Yes, duty and patrols in Kabul were different than fighting patrols in Kandahar, but every Canadian soldier in Afghanistan knows the risks, knows his job and is there by choice. Morale is high, because the calibre of soldier is high and they know what they are doing.

 

As an aside, the weaponry and equipment that the girlfriend's father so deplores, is better and more plentiful than Canadian soldiers are accustomed to. And it's slated to get better under the Harper government.

 

It taxes credulity to suppose soldiers don't know what they're facing in Afghanistan. It's why some enlisted. Before we had more than an advance guard in Kandahar, Gen. Rick Hillier was warning that this was no peacekeeping mission; that our troops faced a resourceful enemy, and casualties were inevitable.
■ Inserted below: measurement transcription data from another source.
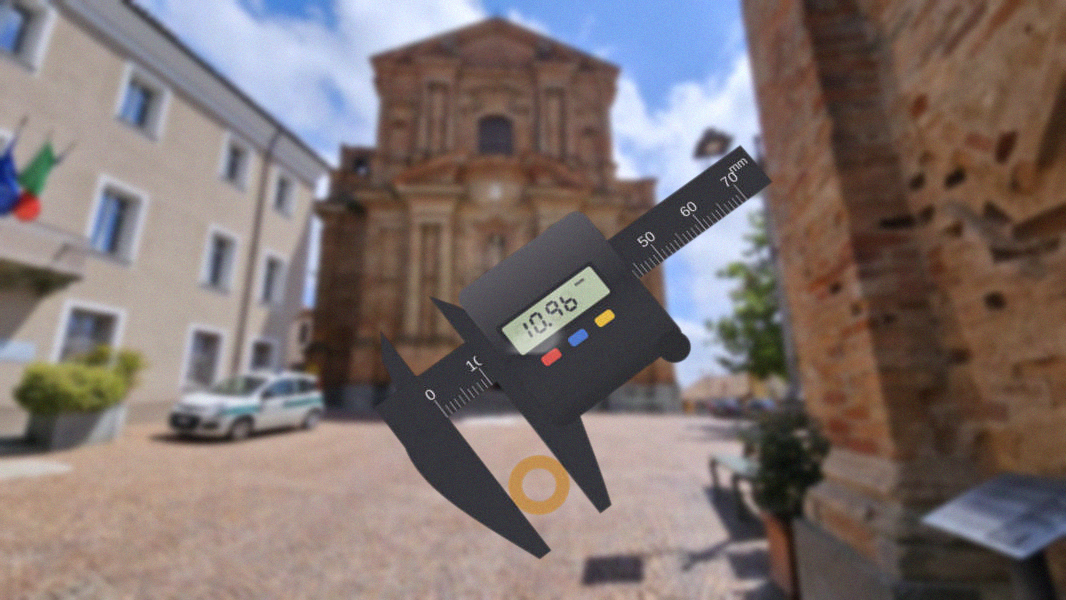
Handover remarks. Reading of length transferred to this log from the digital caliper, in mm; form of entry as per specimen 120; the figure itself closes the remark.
10.96
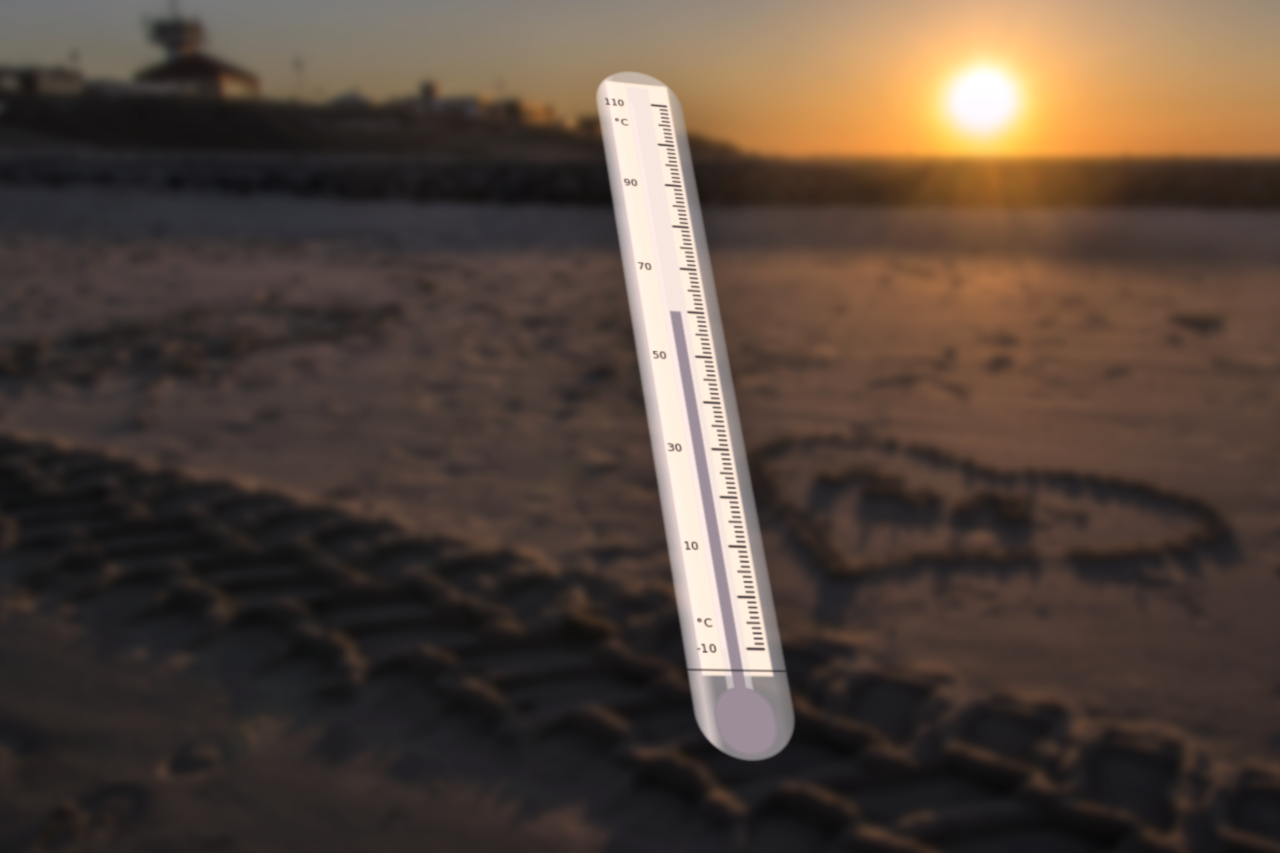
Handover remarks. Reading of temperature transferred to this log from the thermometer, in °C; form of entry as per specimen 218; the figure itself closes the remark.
60
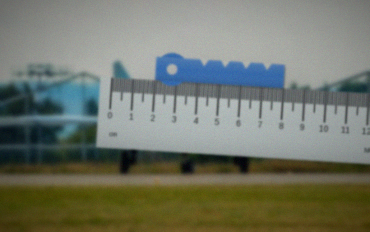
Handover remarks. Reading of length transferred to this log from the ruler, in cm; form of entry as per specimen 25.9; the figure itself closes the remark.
6
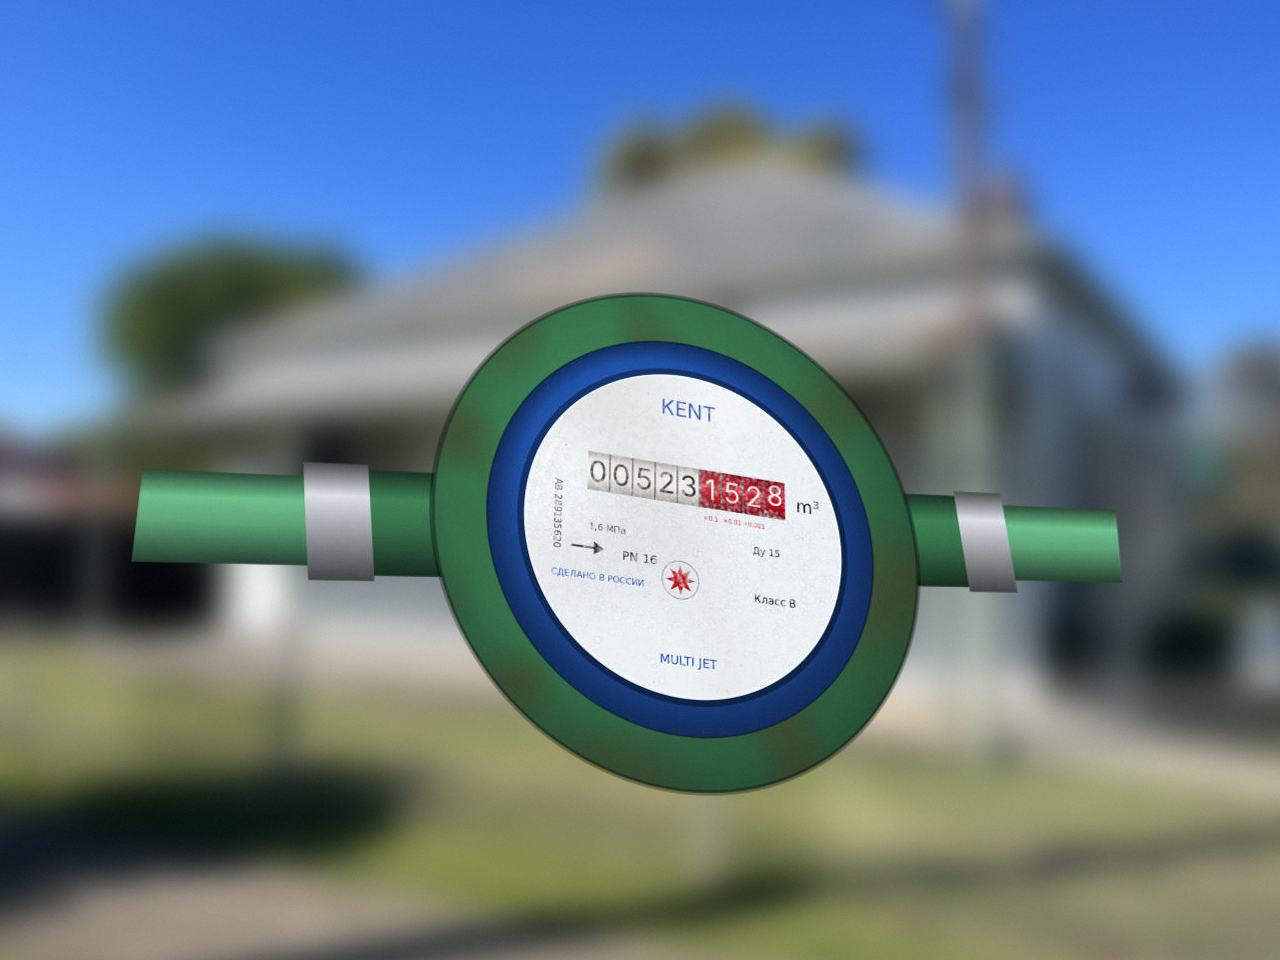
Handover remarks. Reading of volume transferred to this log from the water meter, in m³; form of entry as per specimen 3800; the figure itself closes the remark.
523.1528
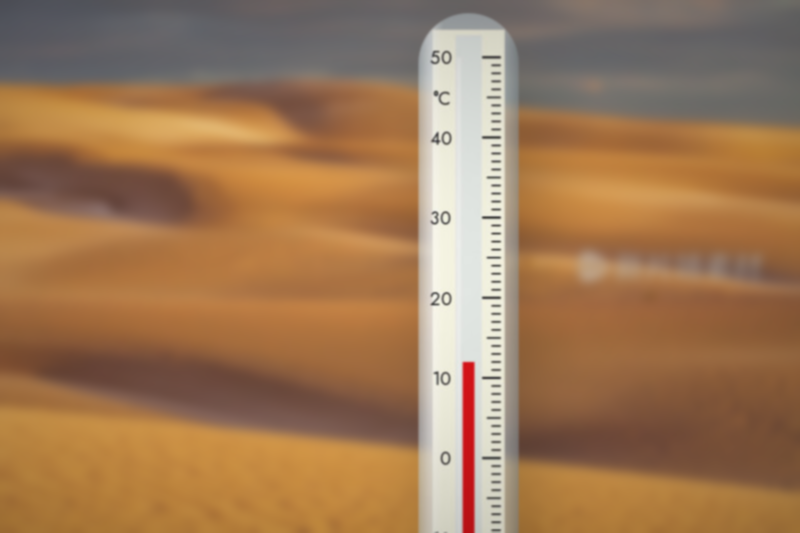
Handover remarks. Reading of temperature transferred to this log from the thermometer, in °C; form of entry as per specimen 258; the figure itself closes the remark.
12
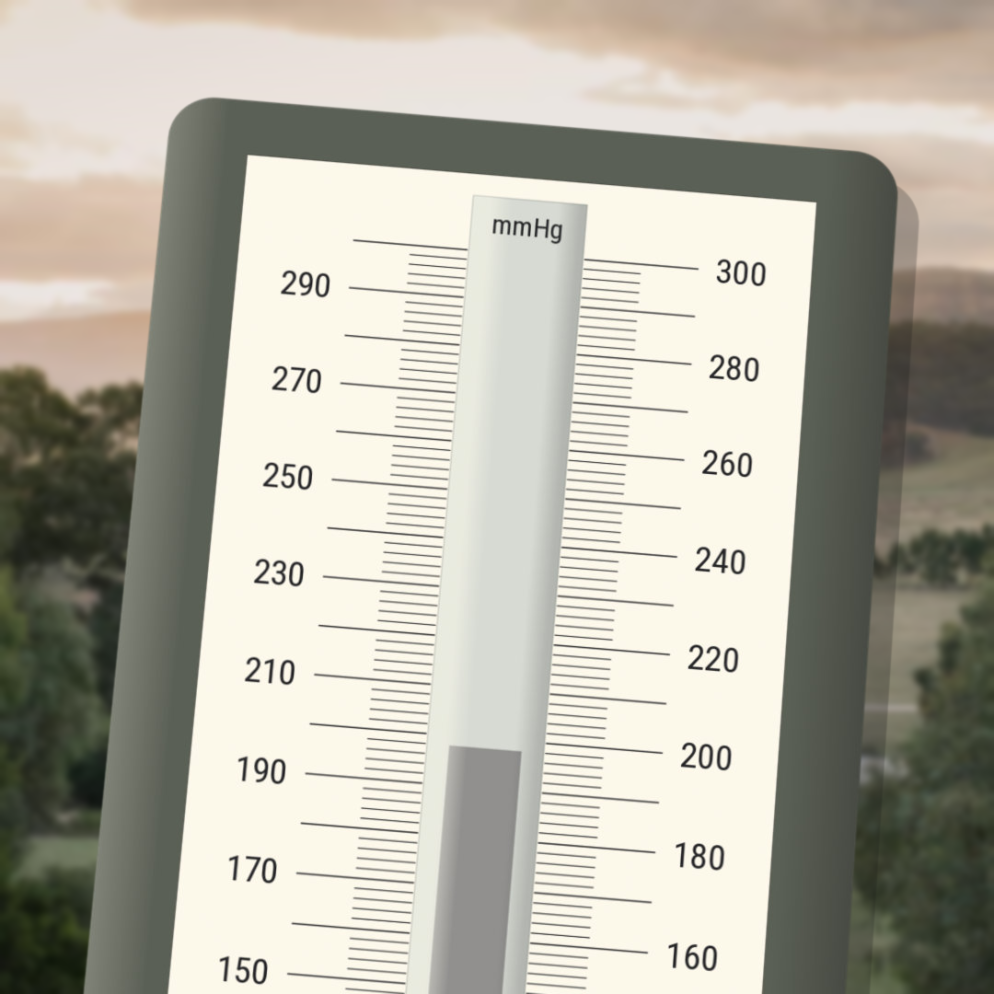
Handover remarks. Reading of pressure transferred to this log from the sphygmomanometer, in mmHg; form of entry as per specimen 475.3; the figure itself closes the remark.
198
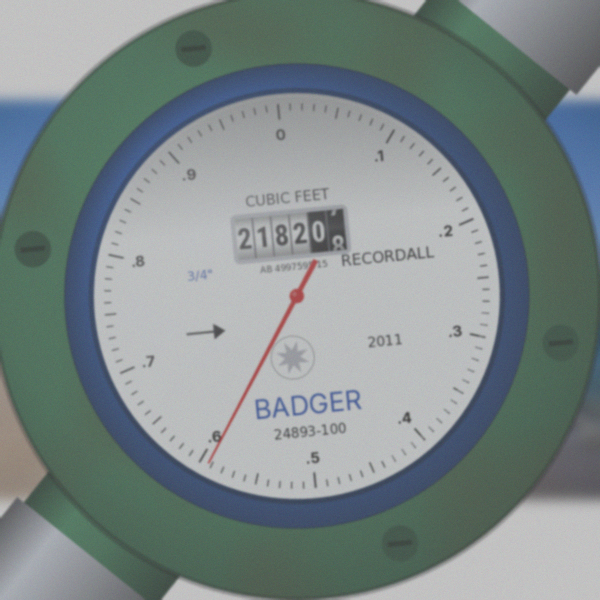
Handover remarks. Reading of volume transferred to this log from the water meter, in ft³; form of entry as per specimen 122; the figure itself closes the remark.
218207.59
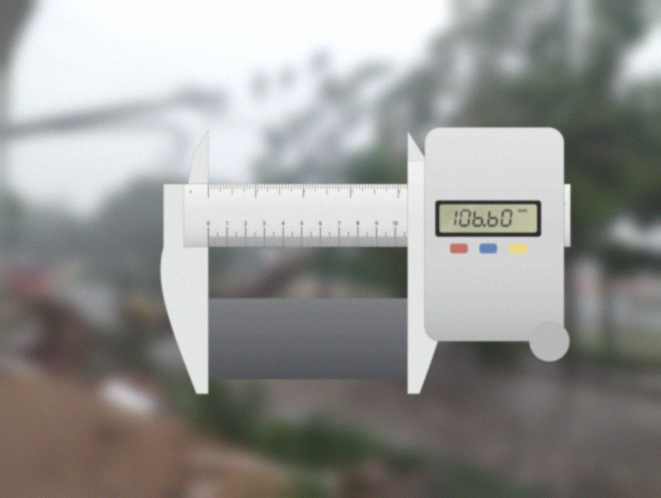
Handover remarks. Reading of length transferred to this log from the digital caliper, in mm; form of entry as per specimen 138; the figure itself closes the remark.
106.60
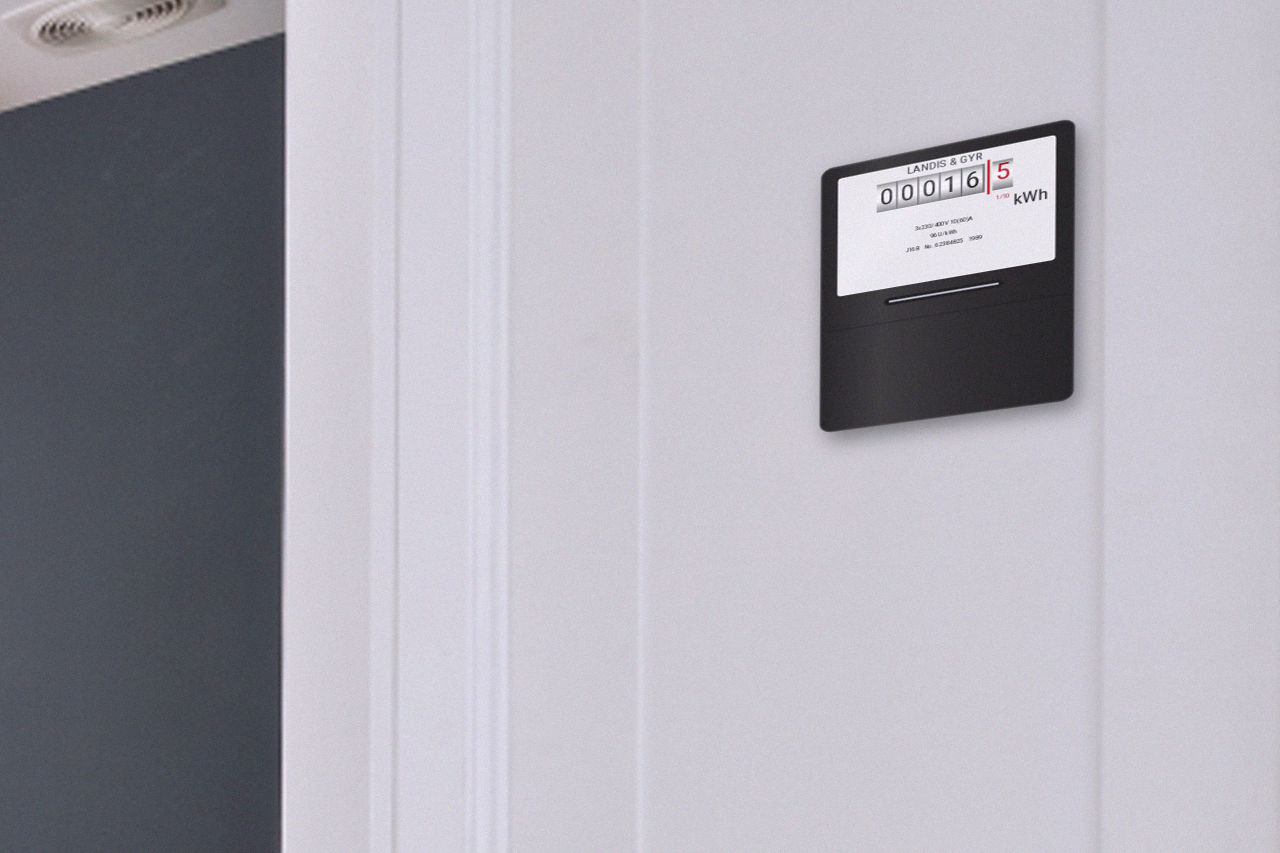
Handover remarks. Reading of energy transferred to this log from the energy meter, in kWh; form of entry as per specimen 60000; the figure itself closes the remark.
16.5
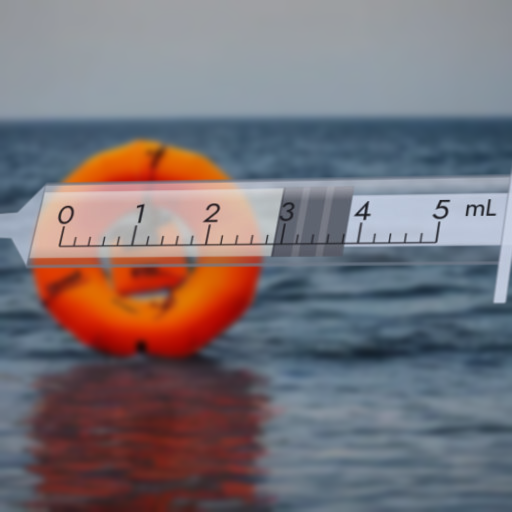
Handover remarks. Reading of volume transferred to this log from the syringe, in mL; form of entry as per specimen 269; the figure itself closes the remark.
2.9
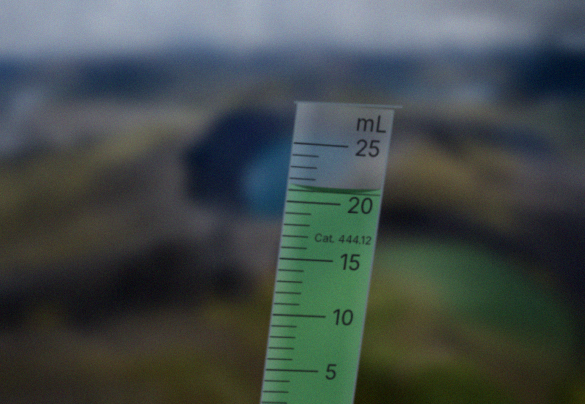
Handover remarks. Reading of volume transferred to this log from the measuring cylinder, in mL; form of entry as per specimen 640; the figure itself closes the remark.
21
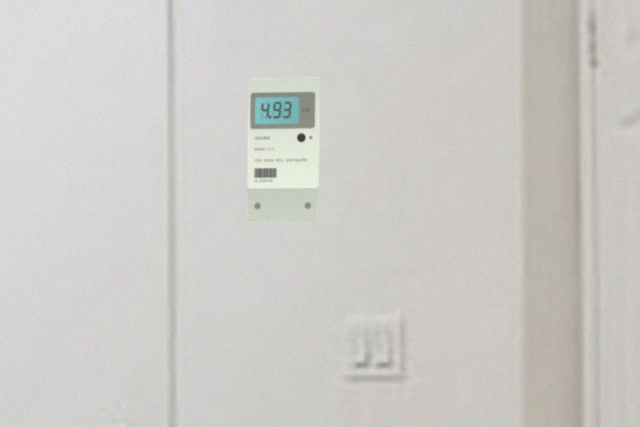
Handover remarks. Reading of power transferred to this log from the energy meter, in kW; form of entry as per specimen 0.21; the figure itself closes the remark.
4.93
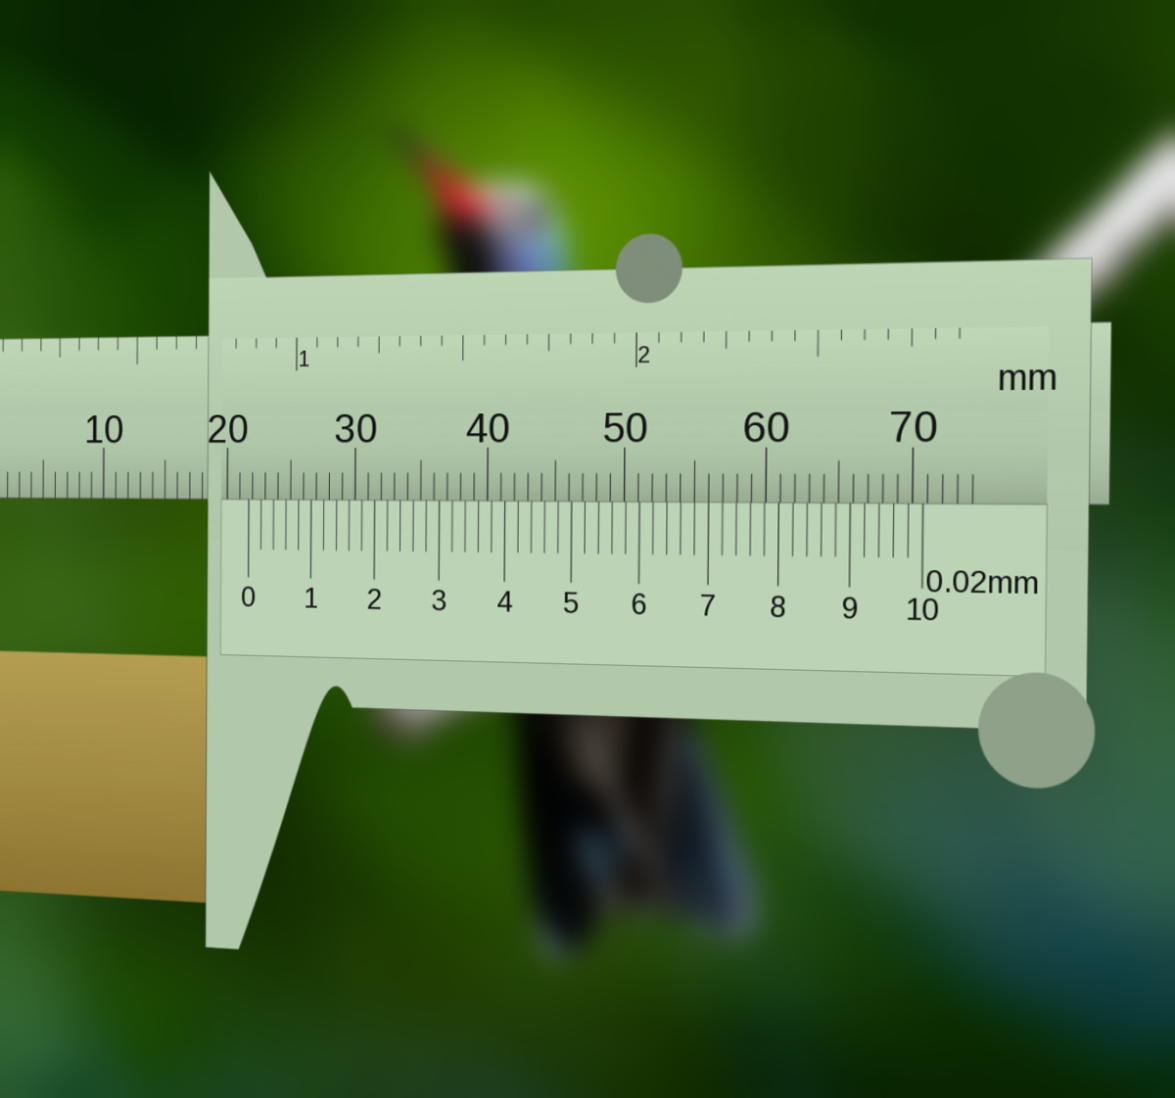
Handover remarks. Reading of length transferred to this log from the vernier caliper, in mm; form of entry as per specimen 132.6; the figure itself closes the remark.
21.7
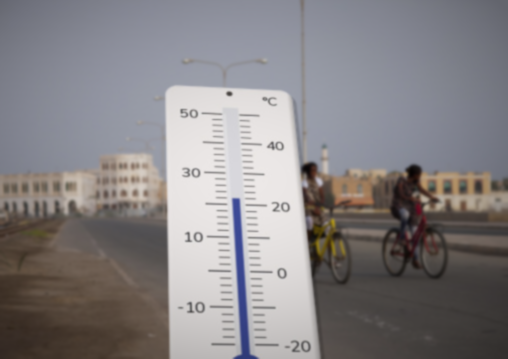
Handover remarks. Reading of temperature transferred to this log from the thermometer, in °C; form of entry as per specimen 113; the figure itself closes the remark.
22
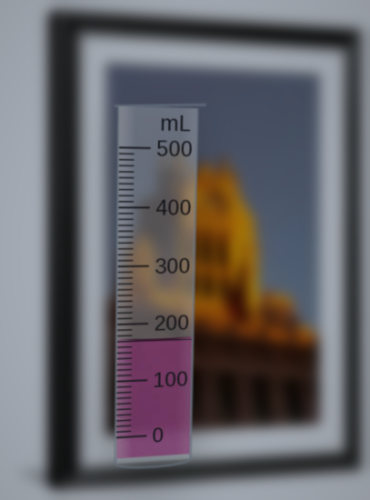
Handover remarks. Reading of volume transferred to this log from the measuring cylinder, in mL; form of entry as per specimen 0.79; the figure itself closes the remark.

How can that be interpreted as being "misled."

 

The presence of the Governor-General, the Defence Minister and Chief of Defence Staff at Trenton when Boneca's body came home is testimony to his value.

 

He died for his country, and it shames him to be depicted as a whiner who wanted out. And no blame on his girlfriend, Megan DeCorte, if he bellyached in letters to her. As Andy Anderson has pointed out, all soldiers do that.

 

As if to endorse the disillusion supposedly felt by Cpl. Boneca, the media noted that AWL cases (absent without leave) have doubled in the military since 9/11. Reports imply that this is akin to desertion. This is bizarre. Overstaying a leave, going on a bender, absent to see a girlfriend, missing a train, whatever, is not "desertion" but AWL (AWOL is the American term).

 

Minor offence

 

"Deserters" are what a bunch of Americans now in Canada are -- they volunteered for the military and ran away when orders came for Iraq or Afghanistan. To some, that might seem like cowardice, even if it's called "conscientious objecting."

 

Desertion should not be confused with draft dodging, as in the Vietnam war. And it most certainly isn't AWL, a relatively minor offence punished by a reduction in rank, confinement to barracks, a token fine, even a warning.

 

Heck, AWL is what Sasha Trudeau was when he was in the reserves and missing from Camp Gagetown for a lively weekend in Quebec City.

 

So let Cpl. Tony Boneca RIP as the soldier he wanted to be, and as the soldier he was.